• Data for processing
====
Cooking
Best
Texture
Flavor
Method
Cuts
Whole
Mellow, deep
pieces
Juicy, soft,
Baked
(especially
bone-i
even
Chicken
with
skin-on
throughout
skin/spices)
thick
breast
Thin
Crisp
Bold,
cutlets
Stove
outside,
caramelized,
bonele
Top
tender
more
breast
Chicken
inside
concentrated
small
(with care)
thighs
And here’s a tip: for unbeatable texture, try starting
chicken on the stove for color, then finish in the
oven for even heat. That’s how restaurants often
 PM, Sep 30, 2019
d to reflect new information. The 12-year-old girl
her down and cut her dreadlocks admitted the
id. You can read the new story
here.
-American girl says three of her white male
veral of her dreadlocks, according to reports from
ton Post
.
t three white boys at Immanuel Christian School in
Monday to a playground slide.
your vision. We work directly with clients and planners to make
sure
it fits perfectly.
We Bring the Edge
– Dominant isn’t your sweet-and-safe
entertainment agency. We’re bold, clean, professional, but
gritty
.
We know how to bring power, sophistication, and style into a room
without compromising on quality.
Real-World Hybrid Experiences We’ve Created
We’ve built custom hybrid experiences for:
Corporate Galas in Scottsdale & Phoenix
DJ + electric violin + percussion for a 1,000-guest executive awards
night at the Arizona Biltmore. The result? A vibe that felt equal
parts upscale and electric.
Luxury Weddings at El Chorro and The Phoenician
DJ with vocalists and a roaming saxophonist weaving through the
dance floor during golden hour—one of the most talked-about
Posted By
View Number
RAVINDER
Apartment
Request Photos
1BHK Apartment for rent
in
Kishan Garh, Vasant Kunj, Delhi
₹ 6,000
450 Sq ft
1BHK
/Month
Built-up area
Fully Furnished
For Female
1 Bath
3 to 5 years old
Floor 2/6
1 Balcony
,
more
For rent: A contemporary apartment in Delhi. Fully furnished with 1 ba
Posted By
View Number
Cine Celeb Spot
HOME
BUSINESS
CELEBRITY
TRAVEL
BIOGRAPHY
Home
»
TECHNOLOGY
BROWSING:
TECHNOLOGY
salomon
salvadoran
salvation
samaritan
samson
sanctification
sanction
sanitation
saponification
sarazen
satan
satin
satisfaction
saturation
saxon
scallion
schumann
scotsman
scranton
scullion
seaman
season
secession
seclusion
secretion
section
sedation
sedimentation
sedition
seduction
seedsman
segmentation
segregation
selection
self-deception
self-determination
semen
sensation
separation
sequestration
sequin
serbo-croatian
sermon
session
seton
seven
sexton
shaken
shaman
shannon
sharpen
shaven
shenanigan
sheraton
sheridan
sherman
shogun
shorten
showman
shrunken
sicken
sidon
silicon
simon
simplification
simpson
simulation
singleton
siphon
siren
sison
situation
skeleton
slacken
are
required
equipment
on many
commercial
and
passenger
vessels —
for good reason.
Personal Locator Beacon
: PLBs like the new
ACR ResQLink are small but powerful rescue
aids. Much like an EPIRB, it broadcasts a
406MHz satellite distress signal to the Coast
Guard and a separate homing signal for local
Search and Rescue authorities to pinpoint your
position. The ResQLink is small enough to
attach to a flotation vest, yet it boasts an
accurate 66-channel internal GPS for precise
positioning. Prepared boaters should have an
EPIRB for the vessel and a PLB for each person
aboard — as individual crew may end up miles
====
• Task prompt
Filter the listing above for the string "Fully" and copy every matching line.

• Response to the task
Fully Furnished
For rent: A contemporary apartment in Delhi. Fully furnished with 1 ba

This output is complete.